For thousands of years, a war has been waged between hackers and cryptographers1. Cryptographers find a safe way to store and transport information, and hackers attempt to access it. Today, this war is waged on a much more microscopic scale, and as new storage methods, like ones utilizing DNA are developed, cryptographers need to find a way to protect the data from malicious entities1,2. A solution may lie in the thousands of proteins in the human cell and attaching information onto these proteins while preserving their function.
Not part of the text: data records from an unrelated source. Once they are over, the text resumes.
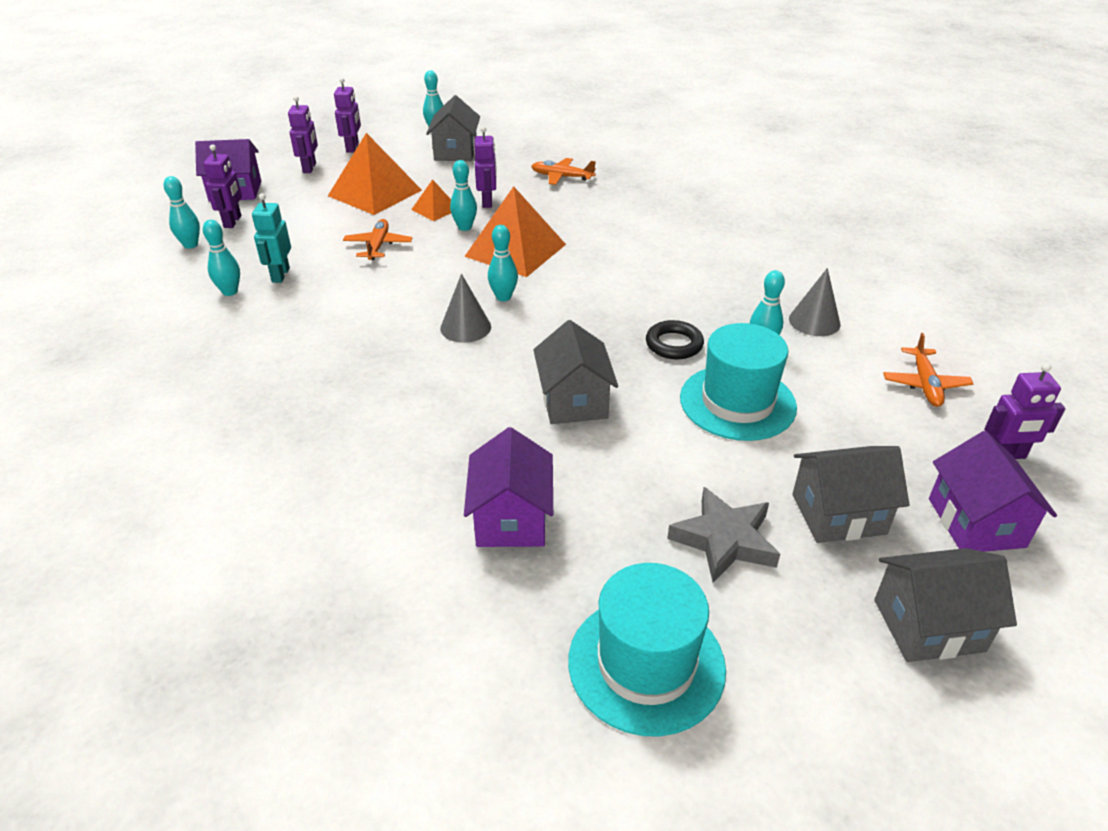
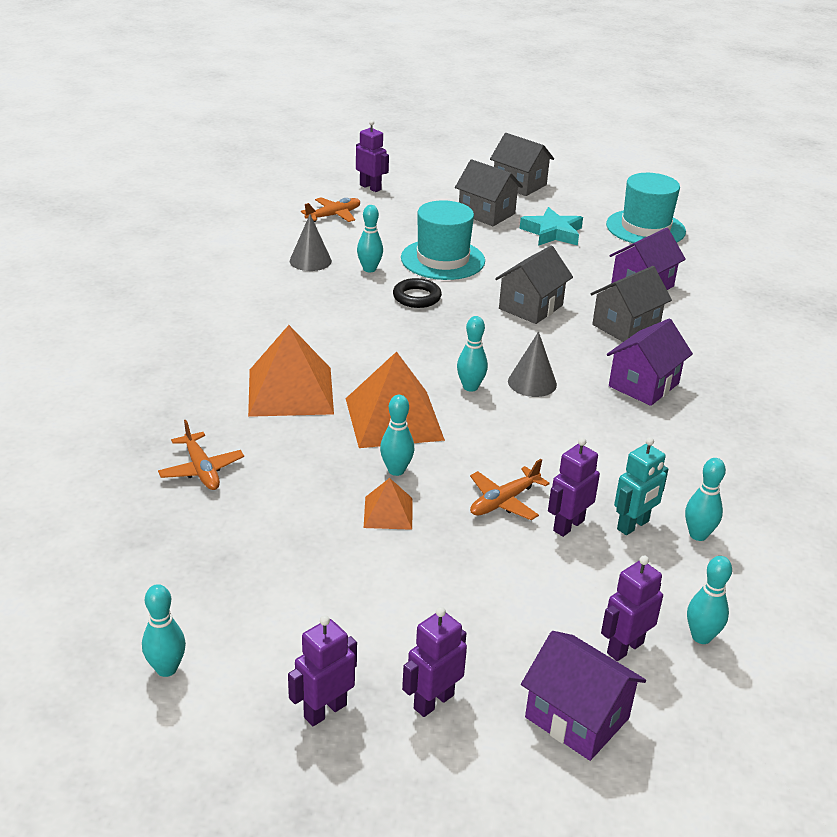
camera: 135 degrees left, 5 degrees down
orange pyramid [328,133,422,215] -> orange pyramid moved to [248,325,334,417]
grey house [426,95,480,161] -> grey house moved to [590,266,672,342]
purple robot [475,126,497,208] -> purple robot moved to [548,438,600,537]
grey star [667,487,780,583] -> turquoise star [520,207,583,246]
purple house [929,431,1057,552] -> purple house moved to [607,318,693,406]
Even though there are encryption schemes that managed to insert information onto DNA a reliable approach to consistently preserve the function of the protein, and hence the viability of the cells transporting the information is necessary2,3. As a result, the motivation of this study was to devise a way to efficiently hide a message in living cells that cannot be discovered without DNA sequencing. We utilized these proteins, coupled with this Artificial Intelligence (AI) centered approach, to devise a standard scheme where one could reliably encode encrypted information onto these functional proteins. On the basis of repeated predictability modeling, and wet lab generations of the model system, Enhance Green Fluorescent Protein (EGFP). Our group attempted to develop a program capable of reliably encrypting information onto a protein of interest, EGFP, based on a desired degree of functionality and the amount of information needed to be encrypted. The encryption done was based on the Advanced Encryption standard (AES), the golden standard of encryption established by the U.S. National Institute of Standards and Technology (NIST)4. This scheme, similar to the work done centuries ago, contributes to the added security and applicability of novel data storage and information transfer methods in the field of synthetic biology.